Kierowany przez znanego paszkwilanta Marcina Reya profil „Rosyjska V kolumna w Polsce” opublikował artykuł, w którym świadomie podano i uwypuklono fałszywe informacje na temat portalu Kresy.pl. Zostały one powtórzone przez Frondę.pl. Nie jest to pierwsze „osiągnięcie” tego osobliwego tandemu.
W jednym z ostatnich wpisów na profilu „Rosyjska V kolumna w Polsce” Marcin Rey zamieścił wpis zatytułowany „Korwin, Skalski, z Kresy.pl i Manuel Mołotow – Ribbentrop”. Został on przedrukowany przez portal Fronda.pl.

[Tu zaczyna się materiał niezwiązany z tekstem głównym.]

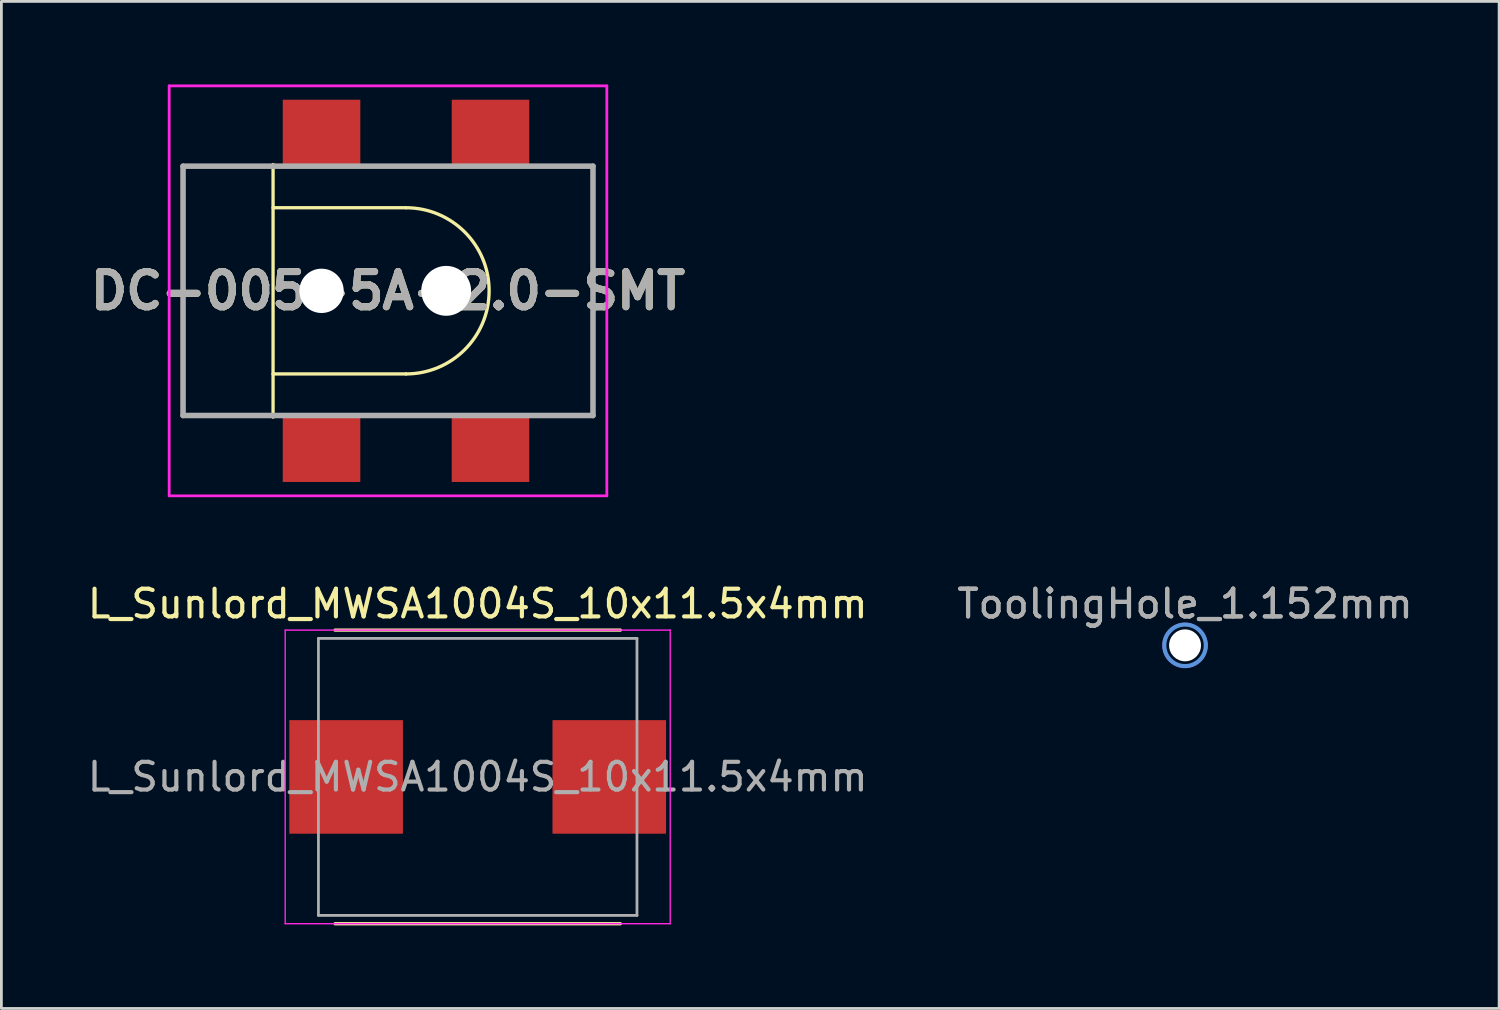
<source format=kicad_pcb>
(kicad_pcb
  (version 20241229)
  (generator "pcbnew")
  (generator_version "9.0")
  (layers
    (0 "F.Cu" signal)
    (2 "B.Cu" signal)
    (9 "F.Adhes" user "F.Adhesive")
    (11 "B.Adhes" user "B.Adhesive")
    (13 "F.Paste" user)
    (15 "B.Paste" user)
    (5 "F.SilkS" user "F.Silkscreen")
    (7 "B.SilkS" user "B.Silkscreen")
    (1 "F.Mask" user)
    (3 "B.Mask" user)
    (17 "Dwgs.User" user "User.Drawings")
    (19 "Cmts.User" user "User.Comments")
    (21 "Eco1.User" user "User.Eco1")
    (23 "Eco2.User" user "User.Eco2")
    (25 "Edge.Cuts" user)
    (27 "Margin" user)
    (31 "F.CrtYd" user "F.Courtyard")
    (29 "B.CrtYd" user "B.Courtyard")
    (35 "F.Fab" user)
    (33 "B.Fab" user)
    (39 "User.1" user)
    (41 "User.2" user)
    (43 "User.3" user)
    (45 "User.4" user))
  (footprint "L_Sunlord_MWSA1004S_10x11.5x4mm"
    (layer "F.Cu")
    (at 14.196 24.998)
    (property "Reference" "L_Sunlord_MWSA1004S_10x11.5x4mm" (at 0 -6.25 0) (layer "F.SilkS") (effects (font (size 1 1) (thickness 0.15))))
    (attr smd)
    (fp_line (start -5.15 -5.3) (end 5.15 -5.3) (stroke (width 0.12) (type solid)) (layer "F.SilkS"))
    (fp_line (start -5.15 5.3) (end 5.15 5.3) (stroke (width 0.12) (type solid)) (layer "F.SilkS"))
    (fp_line (start -6.95 -5.3) (end -6.95 5.3) (stroke (width 0.05) (type solid)) (layer "F.CrtYd"))
    (fp_line (start -6.95 5.3) (end 6.95 5.3) (stroke (width 0.05) (type solid)) (layer "F.CrtYd"))
    (fp_line (start 6.95 -5.3) (end -6.95 -5.3) (stroke (width 0.05) (type solid)) (layer "F.CrtYd"))
    (fp_line (start 6.95 5.3) (end 6.95 -5.3) (stroke (width 0.05) (type solid)) (layer "F.CrtYd"))
    (fp_line (start -5.75 -5) (end -5.75 5) (stroke (width 0.1) (type solid)) (layer "F.Fab"))
    (fp_line (start -5.75 5) (end 5.75 5) (stroke (width 0.1) (type solid)) (layer "F.Fab"))
    (fp_line (start 5.75 -5) (end -5.75 -5) (stroke (width 0.1) (type solid)) (layer "F.Fab"))
    (fp_line (start 5.75 5) (end 5.75 -5) (stroke (width 0.1) (type solid)) (layer "F.Fab"))
    (fp_text user "${REFERENCE}" (at 0 0 0) (layer "F.Fab") (effects (font (size 1 1) (thickness 0.15))))
    (pad "1" smd rect (at -4.75 0) (size 4.1 4.1) (layers "F.Cu" "F.Mask" "F.Paste" "Eco2.User"))
    (pad "2" smd rect (at 4.75 0) (size 4.1 4.1) (layers "F.Cu" "F.Mask" "F.Paste")))
  (footprint "ToolingHole_1.152mm"
    (layer "F.Cu")
    (at 39.732 20.248)
    (property "Reference" "ToolingHole_1.152mm" (at 0 -1.5 0) (layer "F.Fab") (effects (font (size 1 1) (thickness 0.15))))
    (attr board_only exclude_from_pos_files exclude_from_bom)
    (fp_circle (center 0 0) (end 0.75 0) (stroke (width 0.15) (type solid)) (fill no) (layer "Cmts.User"))
    (fp_circle (center 0 0) (end 0.75 0.25) (stroke (width 0.05) (type solid)) (fill no) (layer "F.CrtYd"))
    (fp_text user "${REFERENCE}" (at 0 -1.5 0) (layer "F.Fab") (effects (font (size 1 1) (thickness 0.15))))
    (pad "" np_thru_hole circle (at 0 0) (size 1.152 1.152) (drill 1.152) (layers "*.Cu" "*.Mask")))
  (footprint "DC-005-5A-2.0-SMT"
    (layer "F.Cu")
    (at 10.958 7.45)
    (property "Reference" "DC-005-5A-2.0-SMT" (at 0 0 0) (layer "F.SilkS") (effects (font (size 1.27 1.27) (thickness 0.254))))
    (fp_line (start -7.4 -4.5) (end -7.4 4.5) (stroke (width 0.1) (type solid)) (layer "F.SilkS"))
    (fp_line (start -7.4 4.5) (end -4.9 4.5) (stroke (width 0.1) (type solid)) (layer "F.SilkS"))
    (fp_line (start -4.9 -4.5) (end -7.4 -4.5) (stroke (width 0.1) (type solid)) (layer "F.SilkS"))
    (fp_line (start -4.15 -3) (end 0.65 -3) (stroke (width 0.12) (type solid)) (layer "F.SilkS"))
    (fp_line (start -4.15 3) (end 0.65 3) (stroke (width 0.12) (type solid)) (layer "F.SilkS"))
    (fp_line (start -4.15 4.56) (end -4.15 -4.56) (stroke (width 0.12) (type solid)) (layer "F.SilkS"))
    (fp_line (start -0.4 -4.5) (end 1.6 -4.5) (stroke (width 0.1) (type solid)) (layer "F.SilkS"))
    (fp_line (start -0.4 4.5) (end 1.6 4.5) (stroke (width 0.1) (type solid)) (layer "F.SilkS"))
    (fp_line (start 6.1 -4.5) (end 7.4 -4.5) (stroke (width 0.1) (type solid)) (layer "F.SilkS"))
    (fp_line (start 7.4 -4.5) (end 7.4 4.5) (stroke (width 0.1) (type solid)) (layer "F.SilkS"))
    (fp_line (start 7.4 4.5) (end 6.1 4.5) (stroke (width 0.1) (type solid)) (layer "F.SilkS"))
    (fp_arc (start 0.65 -3) (mid 3.65 0) (end 0.65 3) (stroke (width 0.12) (type solid)) (layer "F.SilkS"))
    (fp_line (start -7.9 -7.4) (end 7.9 -7.4) (stroke (width 0.1) (type solid)) (layer "F.CrtYd"))
    (fp_line (start -7.9 7.4) (end -7.9 -7.4) (stroke (width 0.1) (type solid)) (layer "F.CrtYd"))
    (fp_line (start 7.9 -7.4) (end 7.9 7.4) (stroke (width 0.1) (type solid)) (layer "F.CrtYd"))
    (fp_line (start 7.9 7.4) (end -7.9 7.4) (stroke (width 0.1) (type solid)) (layer "F.CrtYd"))
    (fp_line (start -7.4 -4.5) (end 7.4 -4.5) (stroke (width 0.2) (type solid)) (layer "F.Fab"))
    (fp_line (start -7.4 4.5) (end -7.4 -4.5) (stroke (width 0.2) (type solid)) (layer "F.Fab"))
    (fp_line (start 7.4 -4.5) (end 7.4 4.5) (stroke (width 0.2) (type solid)) (layer "F.Fab"))
    (fp_line (start 7.4 4.5) (end -7.4 4.5) (stroke (width 0.2) (type solid)) (layer "F.Fab"))
    (fp_text user "${REFERENCE}" (at 0 0 0) (layer "F.Fab") (effects (font (size 1.27 1.27) (thickness 0.254))))
    (pad "" np_thru_hole circle (at -2.4 0) (size 1.6 1.6) (drill 1.6) (layers "*.Cu" "*.Mask"))
    (pad "" np_thru_hole circle (at 2.1 0) (size 1.8 1.8) (drill 1.8) (layers "*.Cu" "*.Mask"))
    (pad "1" smd rect (at -2.4 -5.7 90) (size 2.4 2.8) (layers "F.Cu" "F.Mask" "F.Paste"))
    (pad "1" smd rect (at 3.7 -5.7 90) (size 2.4 2.8) (layers "F.Cu" "F.Mask" "F.Paste"))
    (pad "2" smd rect (at -2.4 5.7 90) (size 2.4 2.8) (layers "F.Cu" "F.Mask" "F.Paste"))
    (pad "3" smd rect (at 3.7 5.7 90) (size 2.4 2.8) (layers "F.Cu" "F.Mask" "F.Paste")))
  (gr_rect
    (start -3 -3)
    (end 51.071 33.358)
    (stroke (width 0.1) (type default))
    (fill no)
    (layer "Edge.Cuts")))
</source>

„Dla Janusza Korwin-Mikke kompromitująca jest znajomość z Marcinem Skalskim z portalu kresy.pl i „Wileńskiej Republiki Ludowej”, jednak psychofanów JKM i czytelników kresy.pl zastanowić powinna ich komitywa z neonazistą i eurazjatą Manuelem Ochsenreiterem, który powinien się raczej nazywać Manuel Mołotow-Ribbentrop” – czytamy na profilu "Rosyjska V kolumna..." i portalu Fronda.pl. Opisano tam wyjazd do Moskwy i Czeczenii, w którym uczestniczył europoseł Janusz Korwin-Mikke, a także były redaktor portalu Kresy.pl Marcin Skalski. Brali w nim udział również m.in. działacze prorosyjskiej partii Zmiana. Rey zamieścił m.in. zdjęcia z tego wyjazdu. Na jednym z nich Skalski został podpisany jako redaktor Kresów.pl.
Informacja, jakoby Marcin Skalski był członkiem redakcji Kresów.pl, jest nieprawdziwa. Nie jest nim od stycznia tego roku, gdy nasz portal zakończył z nim współpracę, o czy oficjalnie poinformowaliśmy 26 stycznia br. Od tamtego czasu jedynie gościnnie na naszych łamach publikowane były teksty jego autorstwa. Sprawę tę opisał również na łamach portalu Prawy.pl Aleksander Szycht, przedstawiając również okoliczności, które doprowadziły do naszego pożegnania z Marcinem Skalskim.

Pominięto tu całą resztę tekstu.